Friday, February 27, 2009

Parkway: Kitchen sinking - HOLD (DBS)

HOLD (maintained) $1.17 (STI: 1,1617.44)
Price Target: 12-month S$1.28
PE (X): 2008A - 31.9, 2009F - 14.5
Net Div Yield: 2008A - 2.1%, 2009F - 5.2%

FY08 headline profit fell by 88% to $34.8m on several one-off charges. Excluding those items, net profit at $89.8m was within expectations. We expect to see launch of sale of medical suites by mid’09. Restructuring and cost savings may provide upside to our forecasts. However, we believe uncertainty over take up of medical suites and high cost of investment may cap gains in near term. Maintain Hold, TP: S$1.28.

Excluding exceptional one-off items (see pg 2), Parkway’s net profit at $89.8m was within our expectations. Revenue grew 9% to S$945.4m on contribution from its Hospital and Healthcare divisions. Admissions for Singapore dipped 3.8%, offset by 10% in day cases. As a result, average occupancy dropped to 59.9% (FY08), from 64.6% (FY07). Revenue PAPD (Per Adjusted Patient Day) in Singapore grew 6% to S$1,853. Group operating margins dipped by 2.1% on higher rentals (paid to the REIT), partially offset by a lower increase in depreciation and staff costs.

As indicated previously, we do not see funding issues for its Novena hospital project. About $1bn of loan has been drawn down with additional $300m facility available. The Group has $542m in cash. Net D/E stands at 0.53x with an interest cover of c.9x. The Group is expected to launch first phase of 80 units of medical suites in mid’09, at ASP between $3,200 to $5,000 psf.
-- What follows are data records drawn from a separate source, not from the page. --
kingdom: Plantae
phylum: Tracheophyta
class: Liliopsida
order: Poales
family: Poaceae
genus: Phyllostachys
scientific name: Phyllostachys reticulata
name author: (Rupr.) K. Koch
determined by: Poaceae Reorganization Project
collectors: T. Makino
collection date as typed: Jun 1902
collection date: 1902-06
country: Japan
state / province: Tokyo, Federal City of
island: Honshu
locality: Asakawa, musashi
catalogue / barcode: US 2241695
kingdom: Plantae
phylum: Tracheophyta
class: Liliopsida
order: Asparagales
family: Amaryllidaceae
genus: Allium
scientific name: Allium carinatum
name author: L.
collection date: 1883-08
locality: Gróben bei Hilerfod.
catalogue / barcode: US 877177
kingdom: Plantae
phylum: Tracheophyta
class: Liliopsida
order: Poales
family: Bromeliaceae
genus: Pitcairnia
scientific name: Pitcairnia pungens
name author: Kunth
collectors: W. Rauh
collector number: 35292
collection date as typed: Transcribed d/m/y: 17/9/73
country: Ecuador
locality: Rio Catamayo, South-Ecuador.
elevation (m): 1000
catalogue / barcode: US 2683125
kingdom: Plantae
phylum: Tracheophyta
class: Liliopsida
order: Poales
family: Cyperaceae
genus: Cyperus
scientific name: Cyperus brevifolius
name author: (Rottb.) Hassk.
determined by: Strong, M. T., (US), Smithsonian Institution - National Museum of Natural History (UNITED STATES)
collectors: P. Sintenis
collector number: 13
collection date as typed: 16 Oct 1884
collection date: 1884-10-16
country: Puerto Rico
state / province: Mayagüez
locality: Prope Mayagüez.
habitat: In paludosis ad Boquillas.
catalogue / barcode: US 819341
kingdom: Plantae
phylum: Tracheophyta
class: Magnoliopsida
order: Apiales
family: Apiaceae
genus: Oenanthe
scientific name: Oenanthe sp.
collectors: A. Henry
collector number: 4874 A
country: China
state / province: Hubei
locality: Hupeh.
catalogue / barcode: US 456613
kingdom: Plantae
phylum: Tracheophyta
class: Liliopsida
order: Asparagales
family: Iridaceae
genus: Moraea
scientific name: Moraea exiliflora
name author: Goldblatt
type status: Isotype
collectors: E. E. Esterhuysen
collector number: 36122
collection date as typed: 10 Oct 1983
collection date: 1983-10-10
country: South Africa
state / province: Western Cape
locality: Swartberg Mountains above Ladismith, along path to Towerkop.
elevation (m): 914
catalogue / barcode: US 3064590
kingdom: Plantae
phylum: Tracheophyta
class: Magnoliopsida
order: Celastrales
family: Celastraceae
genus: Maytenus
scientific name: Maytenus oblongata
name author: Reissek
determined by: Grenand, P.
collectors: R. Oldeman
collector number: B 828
Valuations appear to be low relative to historical value. There could be upside in our forecasts arising from its restructuring and cost savings. However, we believe the uncertainty over the take-up rate and ASP of the medical suites at the new Novena Hospital would continue to weigh down this counter in the near term. As such, we maintain our Hold recommendation. Our TP of $1.28 is unchanged.